§ YOUR INSTRUCTIONS: Exact copies of the lines from the start of the records through the line with "Recently G. Kubické" are what the answer must hold; pictures are not part of it.

§ PROVIDED RECORDS:
== Segment start ==
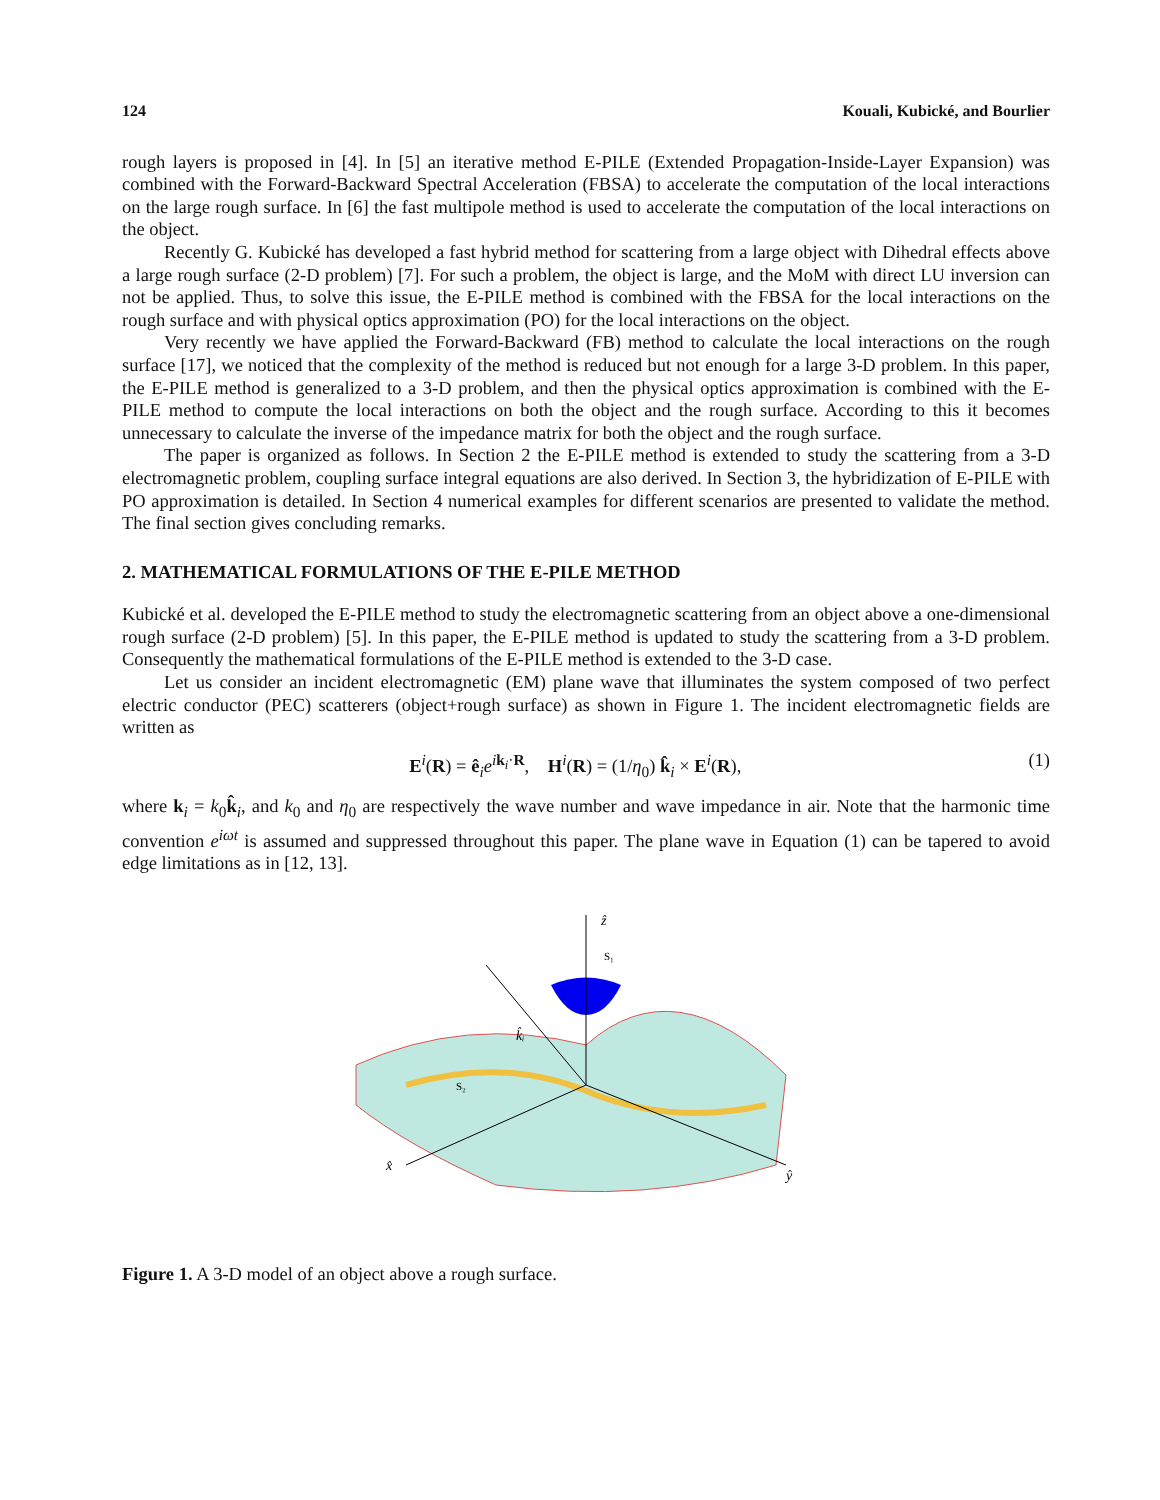124 Kouali, Kubické, and Bourlier
rough layers is proposed in [4]. In [5] an iterative method E-PILE (Extended Propagation-Inside-Layer Expansion) was combined with the Forward-Backward Spectral Acceleration (FBSA) to accelerate the computation of the local interactions on the large rough surface. In [6] the fast multipole method is used to accelerate the computation of the local interactions on the object.
Recently G. Kubické has developed a fast hybrid method for scattering from a large object with Dihedral effects above a large rough surface (2-D problem) [7]. For such a problem, the object is large, and the MoM with direct LU inversion can not be applied. Thus, to solve this issue, the E-PILE method is combined with the FBSA for the local interactions on the rough surface and with physical optics approximation (PO) for the local interactions on the object.
Very recently we have applied the Forward-Backward (FB) method to calculate the local interactions on the rough surface [17], we noticed that the complexity of the method is reduced but not enough for a large 3-D problem. In this paper, the E-PILE method is generalized to a 3-D problem, and then the physical optics approximation is combined with the E-PILE method to compute the local interactions on both the object and the rough surface. According to this it becomes unnecessary to calculate the inverse of the impedance matrix for both the object and the rough surface.
The paper is organized as follows. In Section 2 the E-PILE method is extended to study the scattering from a 3-D electromagnetic problem, coupling surface integral equations are also derived. In Section 3, the hybridization of E-PILE with PO approximation is detailed. In Section 4 numerical examples for different scenarios are presented to validate the method. The final section gives concluding remarks.
2. MATHEMATICAL FORMULATIONS OF THE E-PILE METHOD
Kubické et al. developed the E-PILE method to study the electromagnetic scattering from an object above a one-dimensional rough surface (2-D problem) [5]. In this paper, the E-PILE method is updated to study the scattering from a 3-D problem. Consequently the mathematical formulations of the E-PILE method is extended to the 3-D case.
Let us consider an incident electromagnetic (EM) plane wave that illuminates the system composed of two perfect electric conductor (PEC) scatterers (object+rough surface) as shown in Figure 1. The incident electromagnetic fields are written as
E<sup>i</sup>(R) = ê<sub>i</sub>e<sup>ik<sub>i</sub>·R</sup>, H<sup>i</sup>(R) = (1/η<sub>0</sub>) k̂<sub>i</sub> × E<sup>i</sup>(R), (1)
where k<sub>i</sub> = k<sub>0</sub>k̂<sub>i</sub>, and k<sub>0</sub> and η<sub>0</sub> are respectively the wave number and wave impedance in air. Note that the harmonic time convention e<sup>iωt</sup> is assumed and suppressed throughout this paper. The plane wave in Equation (1) can be tapered to avoid edge limitations as in [12, 13].
ẑ
S₁
S₂
k̂ᵢ
x̂
ŷ
Figure 1. A 3-D model of an object above a rough surface.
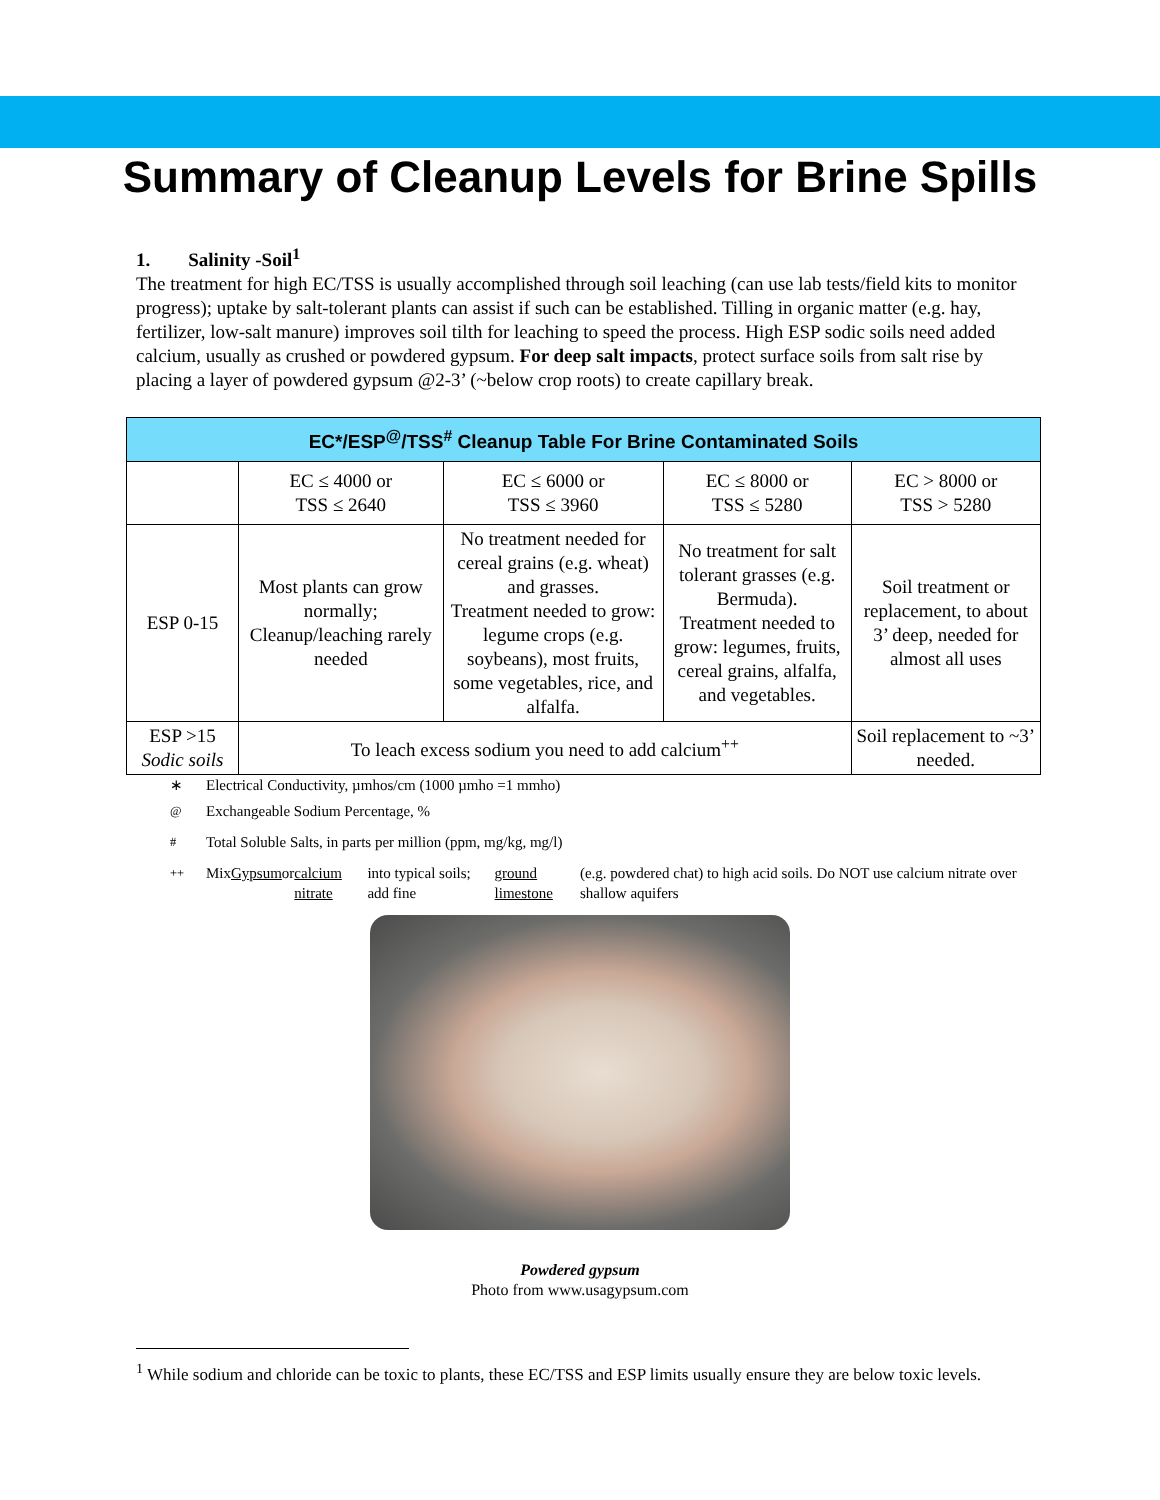Summary of Cleanup Levels for Brine Spills
1. Salinity -Soil<sup>1</sup>
The treatment for high EC/TSS is usually accomplished through soil leaching (can use lab tests/field kits to monitor progress); uptake by salt-tolerant plants can assist if such can be established. Tilling in organic matter (e.g. hay, fertilizer, low-salt manure) improves soil tilth for leaching to speed the process. High ESP sodic soils need added calcium, usually as crushed or powdered gypsum. For deep salt impacts, protect surface soils from salt rise by placing a layer of powdered gypsum @2-3’ (~below crop roots) to create capillary break.
| EC*/ESP<sup>@</sup>/TSS<sup>#</sup> Cleanup Table For Brine Contaminated Soils | | | | |
| --- | --- | --- | --- | --- |
| | EC ≤ 4000 or TSS ≤ 2640 | EC ≤ 6000 or TSS ≤ 3960 | EC ≤ 8000 or TSS ≤ 5280 | EC > 8000 or TSS > 5280 |
| ESP 0-15 | Most plants can grow normally; Cleanup/leaching rarely needed | No treatment needed for cereal grains (e.g. wheat) and grasses. Treatment needed to grow: legume crops (e.g. soybeans), most fruits, some vegetables, rice, and alfalfa. | No treatment for salt tolerant grasses (e.g. Bermuda). Treatment needed to grow: legumes, fruits, cereal grains, alfalfa, and vegetables. | Soil treatment or replacement, to about 3’ deep, needed for almost all uses |
| ESP >15 Sodic soils | To leach excess sodium you need to add calcium<sup>++</sup> | | | Soil replacement to ~3’ needed. |
∗ Electrical Conductivity, µmhos/cm (1000 µmho =1 mmho)
<sup>@</sup> Exchangeable Sodium Percentage, %
<sup>#</sup> Total Soluble Salts, in parts per million (ppm, mg/kg, mg/l)
<sup>++</sup> Mix Gypsum or calcium nitrate into typical soils; add fine ground limestone (e.g. powdered chat) to high acid soils. Do NOT use calcium nitrate over shallow aquifers
Powdered gypsum
Photo from www.usagypsum.com
<sup>1</sup> While sodium and chloride can be toxic to plants, these EC/TSS and ESP limits usually ensure they are below toxic levels.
== Segment end ==
§ ANSWER SPACE:
124 Kouali, Kubické, and Bourlier
rough layers is proposed in [4]. In [5] an iterative method E-PILE (Extended Propagation-Inside-Layer Expansion) was combined with the Forward-Backward Spectral Acceleration (FBSA) to accelerate the computation of the local interactions on the large rough surface. In [6] the fast multipole method is used to accelerate the computation of the local interactions on the object.
Recently G. Kubické has developed a fast hybrid method for scattering from a large object with Dihedral effects above a large rough surface (2-D problem) [7]. For such a problem, the object is large, and the MoM with direct LU inversion can not be applied. Thus, to solve this issue, the E-PILE method is combined with the FBSA for the local interactions on the rough surface and with physical optics approximation (PO) for the local interactions on the object.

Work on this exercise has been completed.